Large language models (LLMs) show strong reasoning and decision-making ability, but their high inference cost motivates transferring agentic skills to small language models (SLMs). Agent distillation trains SLMs on full reason–act–observe trajectories from a tool-using teacher, enabling SLMs to acquire the tool-use capabilities of large teacher models.

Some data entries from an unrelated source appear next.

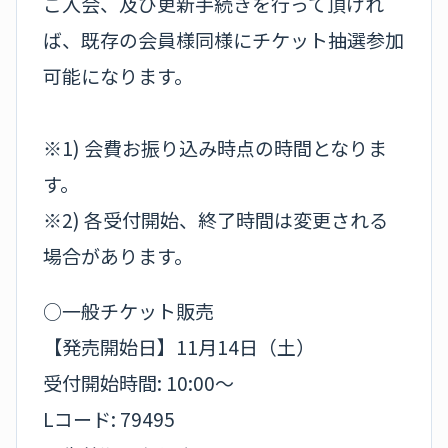
ご入会、及び更新手続きを行って頂けれ
ば、既存の会員様同様にチケット抽選参加
可能になります。
※1) 会費お振り込み時点の時間となりま
す。
※2) 各受付開始、終了時間は変更される
場合があります。
○一般チケット販売
【発売開始日】11月14日（土）
受付開始時間: 10:00～
Lコード: 79495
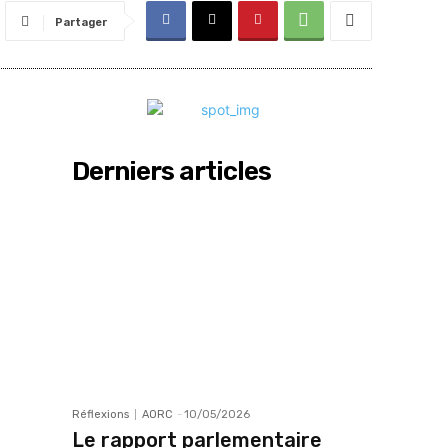
Partager
Derniers articles
Réflexions
AORC
-
10/05/2026
Le rapport parlementaire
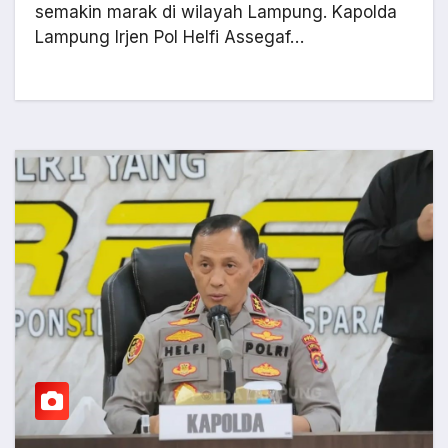
semakin marak di wilayah Lampung. Kapolda
Lampung Irjen Pol Helfi Assegaf…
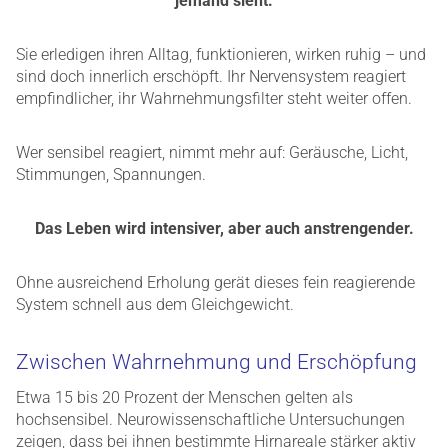
jemand sieht.
Sie erledigen ihren Alltag, funktionieren, wirken ruhig – und
sind doch innerlich erschöpft. Ihr Nervensystem reagiert
empfindlicher, ihr Wahrnehmungsfilter steht weiter offen.
Wer sensibel reagiert, nimmt mehr auf: Geräusche, Licht,
Stimmungen, Spannungen.
Das Leben wird intensiver, aber auch anstrengender.
Ohne ausreichend Erholung gerät dieses fein reagierende
System schnell aus dem Gleichgewicht.
Zwischen Wahrnehmung und Erschöpfung
Etwa 15 bis 20 Prozent der Menschen gelten als
hochsensibel. Neurowissenschaftliche Untersuchungen
zeigen, dass bei ihnen bestimmte Hirnareale stärker aktiv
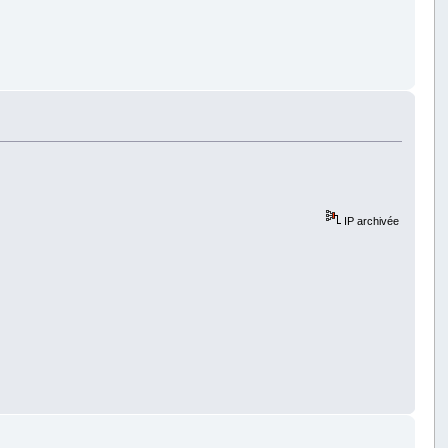
IP archivée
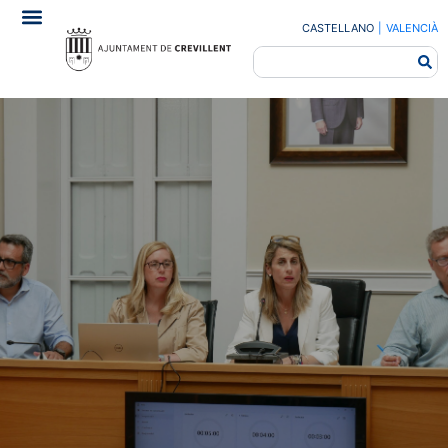
CASTELLANO
|
VALENCIÀ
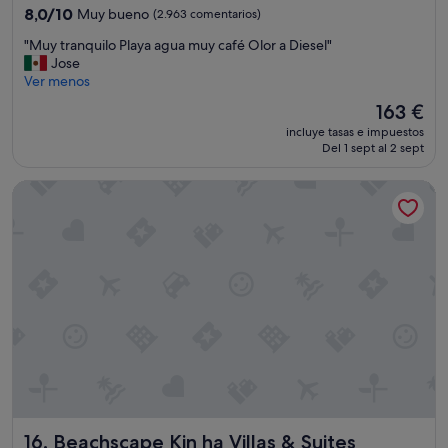
"
3.5 estrellas
"
8.0
8,0/10
Muy bueno
(2.963 comentarios)
sobre
"
"Muy tranquilo Playa agua muy café Olor a Diesel"
10,
M
Jose
Muy
u
Ver menos
bueno,
y
(2.963 comentarios)
El
163 €
t
precio
incluye tasas e impuestos
r
actual
Del 1 sept al 2 sept
a
es
n
de
Beachscape Kin ha Villas & Suites
q
163 €
u
i
l
o
P
l
a
y
a
a
g
u
a
Beachscape Kin ha Villas & Suites
16. Beachscape Kin ha Villas & Suites
m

However, some teacher-agent trajectories are simply hard for the student to learn, and their compatibility with the student can vary widely; moreover, a uniform token-level loss prevents SLMs from learning the tool-use patterns and final decisions that truly drive successful reasoning. Therefore, we propose SmartAD, a capacity-aligned agent distillation framework that improves both the distilled data and the supervision signal. SmartAD (i) selects, for each training example, the trajectory with the minimum negative log-likelihood among multiple correct teacher samples to obtain student-friendly training data, and (ii) applies a segment-weighted loss that emphasizes action execution and final decision spans over intermediate reasoning. Experiments on multi-hop QA and math benchmarks with 1.5B and 3B models show that SmartAD consistently outperforms all baselines. Overall, our method enables small models to learn the teacher’s capabilities more easily and efficiently through trajectory selection and segment-weighted supervision, achieving capacity-aligned distillation.